Pemuda Dan Mahasiswa Mamuju Kembali Unjukrasa, Tidak Main – Main Tuntutannya Kali Ini

132 views

Mamuju, Potretrakyat.com; –Aliansi Pemuda dan Mahasiswa Memperjuangkan Petani Indonesia (APMMPI_red;) yang terdiri dari FPPI, MAPER dan KOMKAR, BEM PERTANIAN UNIKA, PMII Cab. Mamuju kembali melakukan unjukrasa Didepan Markas Komando (Mako_red;) Polres Mamuju Dan DPRD Provinsi Sulawesi Barat. pada Senin, (24/09/2018).

Unjukrasa yang mengambil posisi star dari depan Pendopo lapangan Ahmad Kirang Mamuju dan dengan waktu pelaksanaan yang hampir bersamaan dengan unjukrasa yang dilakukan oleh Gerakan Masyarakat Kalumpang Raya itu melakukan orasi didepan Mako Polres Mamuju terkait tindakan oknum aparat keamanan dari Polres Mamuju yang dianggap anarkis saat melakukan pengamanan terhadap aksi unjukrasa mahasiswa Tolak kedatangan IMF di Indonesia pada beberapa waktu lalu.

Setelah sekitar satu jam melakukan orasi didepan mako Polres, Massa Aksi yang berjumlah sekitar 100 orang itu melanjutkan aksi unjukrasa mereka ke kantor DPRD Provinsi Sulbar.
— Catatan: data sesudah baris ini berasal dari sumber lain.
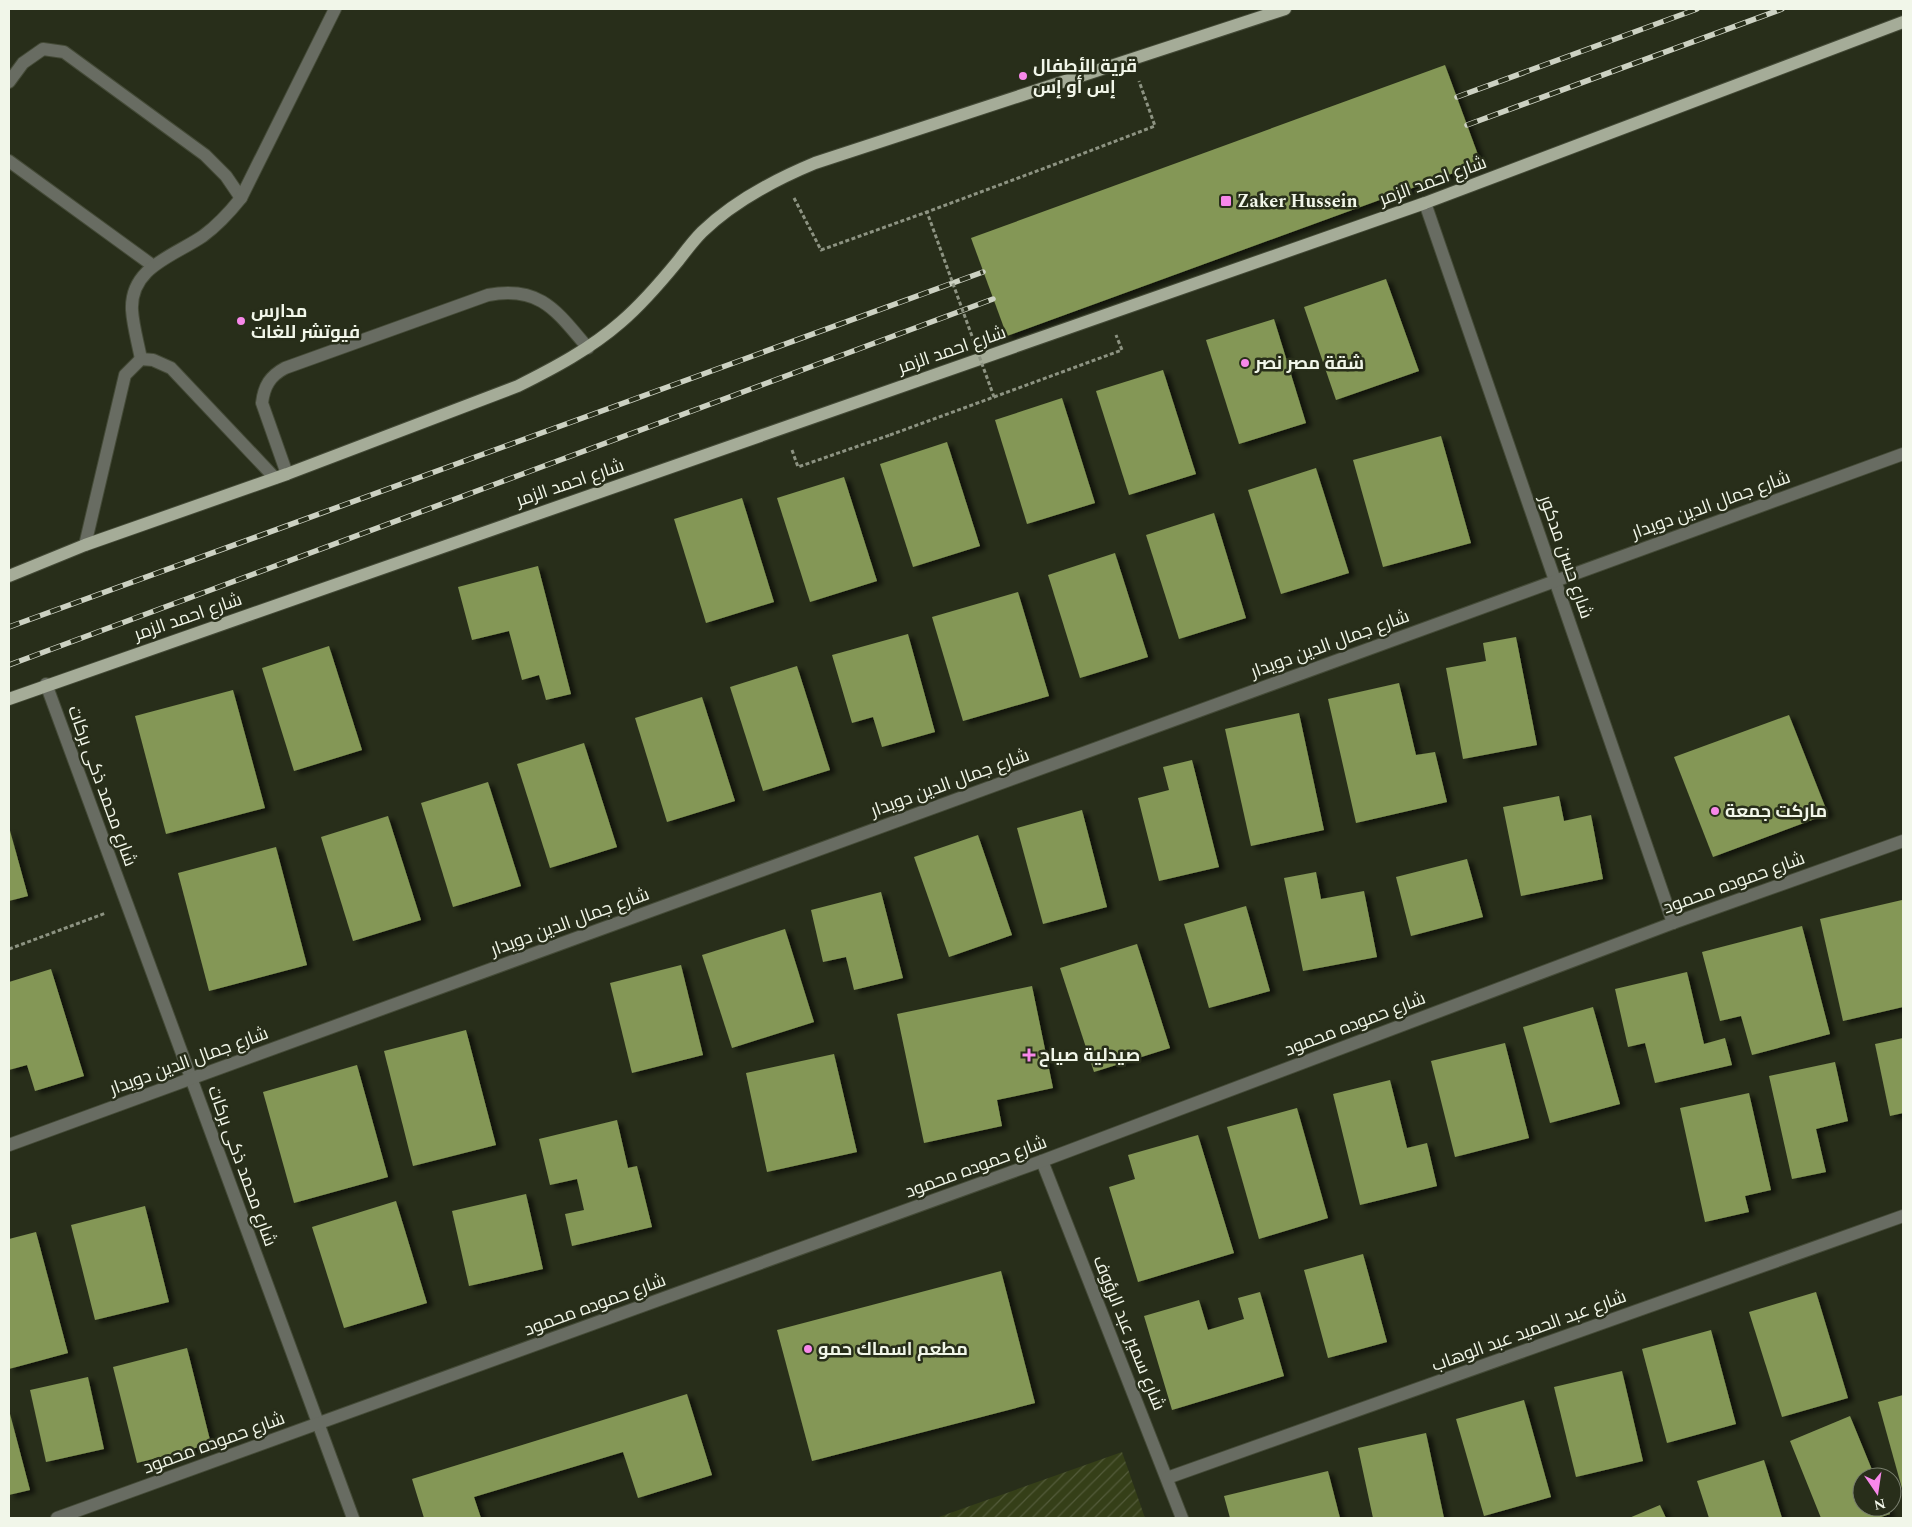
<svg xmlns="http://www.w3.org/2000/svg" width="1912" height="1527" viewBox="0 0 1912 1527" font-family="Spectral,Cairo,serif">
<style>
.garden{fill:url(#garden-furrows)}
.building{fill:#849756;filter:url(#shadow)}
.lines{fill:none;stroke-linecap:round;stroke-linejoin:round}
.minor-casing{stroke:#444a37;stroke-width:14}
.major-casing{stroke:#444a37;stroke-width:14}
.path{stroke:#8d9382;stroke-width:3;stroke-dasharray:4 2.5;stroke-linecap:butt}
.minor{stroke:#686c62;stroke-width:12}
.major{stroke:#a5ac98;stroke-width:12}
.rail-casing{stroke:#ccd1c2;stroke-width:5.5}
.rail{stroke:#282e1a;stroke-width:4;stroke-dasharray:11;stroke-linecap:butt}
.path-bridge{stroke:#8d9382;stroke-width:3;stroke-dasharray:4 2.5;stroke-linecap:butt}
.poi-dot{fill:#f888ea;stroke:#282e1a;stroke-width:2}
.labels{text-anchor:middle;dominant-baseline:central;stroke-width:5;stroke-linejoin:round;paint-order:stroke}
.poi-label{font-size:18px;font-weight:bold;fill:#f1f6e9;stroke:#282e1a;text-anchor:start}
.street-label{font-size:18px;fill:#f1f6e9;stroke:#282e1a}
</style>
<defs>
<pattern id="garden-furrows" width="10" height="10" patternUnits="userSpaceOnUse" patternTransform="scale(1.25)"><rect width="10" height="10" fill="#353f18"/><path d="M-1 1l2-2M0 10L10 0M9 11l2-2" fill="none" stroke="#535b3a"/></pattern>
<filter id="shadow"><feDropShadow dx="5.5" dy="3" stdDeviation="2.5" flood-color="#0009"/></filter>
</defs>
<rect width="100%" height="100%" fill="#282e1a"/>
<path class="garden" d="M1122,1452L1145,1518H936Z"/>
<g class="building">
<path d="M1445,65L1481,163L1007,336L971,238Z"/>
<path d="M1386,279L1419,371L1336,400L1304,307Z"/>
<path d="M1274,319L1306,423L1239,444L1206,340Z"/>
<path d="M1163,370L1196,474L1129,495L1096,391Z"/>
<path d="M1062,398L1095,503L1027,524L995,420Z"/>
<path d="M1441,436L1471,543L1383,567L1353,460Z"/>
<path d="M947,442L980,546L913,567L880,464Z"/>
<path d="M1316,468L1349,573L1281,594L1248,490Z"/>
<path d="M844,477L877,581L810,602L777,498Z"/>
<path d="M742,498L774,602L706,623L674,519Z"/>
<path d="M1214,513L1246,618L1179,639L1146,535Z"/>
<path d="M1115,553L1148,657L1080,678L1048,575Z"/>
<path d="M538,566L571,694L546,700L539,675L522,680L509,631L472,640L458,587Z"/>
<path d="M1018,592L1049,696L963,721L932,617Z"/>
<path d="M908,634L935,732L882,747L873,717L852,723L832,655Z"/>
<path d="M1516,637L1537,745L1463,759L1446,668L1486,661L1483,643Z"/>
<path d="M329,646L362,750L294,771L262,668Z"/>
<path d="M797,666L830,770L763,791L730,687Z"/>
<path d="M1399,683L1416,755L1435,752L1447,802L1356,823L1328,699Z"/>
<path d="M233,690L265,808L166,834L135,716Z"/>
<path d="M702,697L735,801L667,822L635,718Z"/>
<path d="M1299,713L1324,830L1251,846L1225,729Z"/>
<path d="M1789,715L1828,814L1713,857L1674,757Z"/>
<path d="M584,743L617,847L550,868L517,764Z"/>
<path d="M1192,760L1219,867L1159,881L1138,798L1169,790L1163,767Z"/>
<path d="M488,782L521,886L453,907L421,803Z"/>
<path d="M1559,796L1564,821L1591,815L1603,879L1521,896L1503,807Z"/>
<path d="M1082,810L1107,907L1043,924L1017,828Z"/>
<path d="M388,816L421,920L353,941L321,837Z"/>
<path d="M9,827L28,896L9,901Z"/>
<path d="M978,835L1012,935L949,957L914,857Z"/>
<path d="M276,847L307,965L209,991L178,873Z"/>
<path d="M1467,859L1483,917L1411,936L1396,877Z"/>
<path d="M1316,872L1321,899L1364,891L1377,957L1303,971L1284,878Z"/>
<path d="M881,892L903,978L854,990L846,957L823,962L811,910Z"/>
<path d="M1902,900L1903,907V1007L1843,1021L1820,919Z"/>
<path d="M1246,906L1270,991L1209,1008L1184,924Z"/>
<path d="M1802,926L1830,1034L1752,1055L1741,1016L1720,1021L1702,952Z"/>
<path d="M785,929L814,1022L732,1048L702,955Z"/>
<path d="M1137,944L1170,1048L1094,1072L1060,968Z"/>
<path d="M681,965L703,1055L632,1073L610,983Z"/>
<path d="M51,969L84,1076L35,1091L27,1065L9,1070V982Z"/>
<path d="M1687,972L1704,1044L1725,1038L1732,1065L1655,1083L1645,1043L1628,1047L1615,989Z"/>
<path d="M1032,986L1053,1088L997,1100L1002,1126L924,1143L897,1014Z"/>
<path d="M1593,1007L1620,1104L1550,1123L1523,1027Z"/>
<path d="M466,1030L496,1145L413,1166L384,1051Z"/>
<path d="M1903,1038V1113L1890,1116L1875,1044Z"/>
<path d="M1505,1043L1529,1138L1455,1157L1431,1061Z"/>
<path d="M834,1054L857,1152L767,1172L746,1073Z"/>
<path d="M1835,1062L1848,1121L1816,1129L1826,1172L1792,1179L1769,1076Z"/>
<path d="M357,1065L388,1177L294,1203L263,1092Z"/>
<path d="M1390,1080L1407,1148L1427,1143L1437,1186L1360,1205L1333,1094Z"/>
<path d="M1749,1093L1771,1190L1745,1196L1749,1212L1705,1222L1680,1108Z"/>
<path d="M1297,1108L1328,1218L1259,1239L1227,1127Z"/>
<path d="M617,1120L628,1168L637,1166L652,1227L572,1246L565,1214L584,1210L577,1179L550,1185L539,1139Z"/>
<path d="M1198,1135L1234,1253L1138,1282L1109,1187L1135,1179L1128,1155Z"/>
<path d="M526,1194L543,1269L469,1286L452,1211Z"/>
<path d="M396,1201L427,1303L344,1328L312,1227Z"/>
<path d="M145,1206L169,1302L95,1320L71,1225Z"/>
<path d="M36,1232L68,1353L9,1369V1239Z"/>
<path d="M1363,1254L1387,1342L1328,1358L1304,1270Z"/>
<path d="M1001,1271L1035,1403L812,1461L777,1330Z"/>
<path d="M1260,1292L1284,1376L1172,1410L1144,1316L1199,1300L1208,1330L1244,1319L1238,1298Z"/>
<path d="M1816,1292L1848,1398L1782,1417L1749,1312Z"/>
<path d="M1711,1330L1736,1424L1667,1443L1642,1349Z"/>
<path d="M187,1348L211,1444L137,1463L113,1367Z"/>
<path d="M1622,1371L1643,1461L1576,1477L1554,1387Z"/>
<path d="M88,1377L104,1449L46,1462L30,1390Z"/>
<path d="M687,1394L712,1475L638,1498L623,1452L474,1497L481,1518H424L412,1479Z"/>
<path d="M1903,1395V1492L1878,1402Z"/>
<path d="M1524,1400L1551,1497L1484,1516L1456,1419Z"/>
<path d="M9,1410L30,1490L9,1495Z"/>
<path d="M1850,1416L1875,1477H1862V1507H1887L1890,1514L1878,1518H1821L1790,1441Z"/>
<path d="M1426,1433L1444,1518H1373L1358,1448Z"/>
<path d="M1764,1460L1782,1518H1709L1697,1481Z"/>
<path d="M1328,1471L1340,1518H1230L1224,1496Z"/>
<path d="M1660,1505L1666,1518H1629Z"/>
</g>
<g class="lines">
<g class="minor-casing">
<g id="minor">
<path d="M9,82L23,63L43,49L64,52L205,155L226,176L241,198"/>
<path d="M9,161L152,265"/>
<path d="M1425,203L1673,923"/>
<path d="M141,359C138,343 133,326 132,310C130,267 174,256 203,236C218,225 229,213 241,198L335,9"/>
<path d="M287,474L262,403C264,386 270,376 285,368L488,295C541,285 557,312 588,348"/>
<path d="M85,545L125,375L141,359L153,360L171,368L275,478"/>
<path d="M46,684L353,1518"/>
<path d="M9,1145L1903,454"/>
<path d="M1042,1161L1182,1518"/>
<path d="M1167,1478L1903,1216"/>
<path d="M57,1518L1042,1161L1673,923L1903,841"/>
</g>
</g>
<g class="major-casing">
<g id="major">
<path d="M9,576L85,545L287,474L518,386C554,368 590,349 621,322C642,304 660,283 678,261C685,252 693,241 702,232C734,201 774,180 815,163L1285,9"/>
<path d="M9,699L1425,203L1903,22"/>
</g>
</g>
<g class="path">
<path d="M1053,165L1155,126L1139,81"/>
<path d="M794,198L821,250L927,212"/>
<path d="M994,397L1122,350L1116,335"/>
<path d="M792,450L798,467L890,435"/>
<path d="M9,949L106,913"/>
</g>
<use href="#minor" class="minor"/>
<use href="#major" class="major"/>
<g class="rail-casing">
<g id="rail">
<path d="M1457,97L1697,9"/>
<path d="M1467,125L1782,9"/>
<path d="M9,627L983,272"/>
<path d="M9,665L993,299"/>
</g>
</g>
<use href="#rail" class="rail"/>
<path class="path-bridge" d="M890,435L994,397L927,212L1053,165"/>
</g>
<g class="poi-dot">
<circle cx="1023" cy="76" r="5"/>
<rect x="1220" y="195" width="12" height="12" rx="2.5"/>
<circle cx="241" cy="321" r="5"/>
<circle cx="1245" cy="363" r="5"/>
<circle cx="1715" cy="811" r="5"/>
<path d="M1026.5 1047.5h5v5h5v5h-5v5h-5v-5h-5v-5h5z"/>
<circle cx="808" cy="1349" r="5"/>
</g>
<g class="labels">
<g class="poi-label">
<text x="1033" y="66">قرية الأطفال<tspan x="1033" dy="21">إس أو إس</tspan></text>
<text x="1237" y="201">Zaker Hussein</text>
<text x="251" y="311">مدارس<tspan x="251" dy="21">فيوتشر للغات</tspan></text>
<text x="1255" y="363">شقة مصر نصر</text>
<text x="1725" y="811">ماركت جمعة</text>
<text x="1039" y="1055">صيدلية صياح</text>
<text x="818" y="1349">مطعم اسماك حمو</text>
</g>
<g class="street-label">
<text transform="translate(1433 181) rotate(-20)">شارع احمد الزمر</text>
<text transform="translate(952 350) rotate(-19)">شارع احمد الزمر</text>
<text transform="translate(570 483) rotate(-19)">شارع احمد الزمر</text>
<text transform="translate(1711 505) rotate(-20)">شارع جمال الدين دويدار</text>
<text transform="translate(1566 557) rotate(71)">شارع حسن مدكور</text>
<text transform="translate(188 617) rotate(-19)">شارع احمد الزمر</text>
<text transform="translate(1330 644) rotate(-20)">شارع جمال الدين دويدار</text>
<text transform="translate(950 783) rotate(-20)">شارع جمال الدين دويدار</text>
<text transform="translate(102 786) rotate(70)">شارع محمد ذكى بركات</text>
<text transform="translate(1734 883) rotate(-20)">شارع حموده محمود</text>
<text transform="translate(570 922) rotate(-20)">شارع جمال الدين دويدار</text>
<text transform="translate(1355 1024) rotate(-21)">شارع حموده محمود</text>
<text transform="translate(189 1061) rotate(-20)">شارع جمال الدين دويدار</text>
<text transform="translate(242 1166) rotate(70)">شارع محمد ذكى بركات</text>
<text transform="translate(976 1167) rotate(-20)">شارع حموده محمود</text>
<text transform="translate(595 1305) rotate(-20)">شارع حموده محمود</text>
<text transform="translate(1529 1331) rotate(-20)">شارع عبد الحميد عبد الوهاب</text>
<text transform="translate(1129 1333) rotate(68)">شارع سمير عبد الرؤوف</text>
<text transform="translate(214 1443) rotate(-20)">شارع حموده محمود</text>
</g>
</g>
<rect width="1912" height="1527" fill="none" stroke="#f1f6e9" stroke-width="20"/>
<g transform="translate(1877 1492) rotate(167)"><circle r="24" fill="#282e1a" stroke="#787e6d"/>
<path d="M0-4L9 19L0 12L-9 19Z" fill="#f888ea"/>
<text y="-8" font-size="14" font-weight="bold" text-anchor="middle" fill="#f1f6e9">N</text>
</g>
</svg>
Dalam orasinya Para mahasiswa dan Pemuda melalui oratornya meneriakan beberapa tuntutan, diantaranya adalah;
– Tolak kedatangan International Monetary Fun (IMF) di Indonesia

– Wujudkan UUD No. 19 tahun 2013 tentang perlindungan dan pemberdayaan Petani

– Stop diskriminasi dan Kriminalisasi Petani

– Perjelas peta Hak Guna Usaha (HGU_red;)

– Perjelas wilayah pertanian di Sulbar

– Tindak Mafia kelompok Tani

– Sejahterahkan buruh Tani

– Nasionalisasi Aset

– Copot Kapolda Sulbar dan Kapolres Mamuju

– Usut sampai tuntas kasus pemukulan terhadap Mahasiswa

– Pecat Oknum Aparat yang melakukan pemukulan terhadap mahasiswa

“Kita ingin berjuang untuk masyarakat, sayangnya kepolisian ini tidak berbudi dalam tugasnya hanya taunya dengan kekerasan”, Teriak Irfan selaku Korlap dalam Unjukrasa ini.

Para mahasiswa juga menyampaikan kekecewaannya terhadap kinerja pihak kepolisian dalam hal ini oknum aparat Polres Mamuju yang ikut terlibat dalam pengamanan aksi Pada tanggal 22/09/2018

Mereka mengutuk segala tindakan premanisme dan diskriminasi yang dilakukan oknum polisi anggota Polres Mamuju yang melakukan tindakan Pemukulan terhadap mahasiswa, tindakan Oknum Aparat Kepolisian yang melakukan Pemukulan terhadap Kader FPPI pada saat Melakukan aksi demo di Simpang Lima Kali Mamuju sudah melampaui batas sebagai penegak hukum dan sebagai pengayom masyarakat.

Saat melakukan orasi didepan Kantor DPRD Prov. Sulbar, para pengunjukrasa diterima oleh Citra Dewi selaku perwakilan dari anggota DPRD Prov. Sulbar.

Dalam kesempatan tersebut, Citra Dewi menyampaikan permohonan maaf karena para anggota dewan tidak berada ditempat dan akan menyampaikan aspirasi dari massa aksi tersebut kepada anggota dewan yang ada didalam komisi yang menangani hal tersebut.

“Saya mewakili anggota DPRD Provinsi menyampaikan permohonan maaf karena para anggota dewan tidak ada di tempat, berhubung ada kegiatan Reses dan saya akan sampaikan ke anggota Dewan dan komisi yang menangani semua tuntutan saudara – saudara”, Ucap Citra Dewi// Hal// *JM.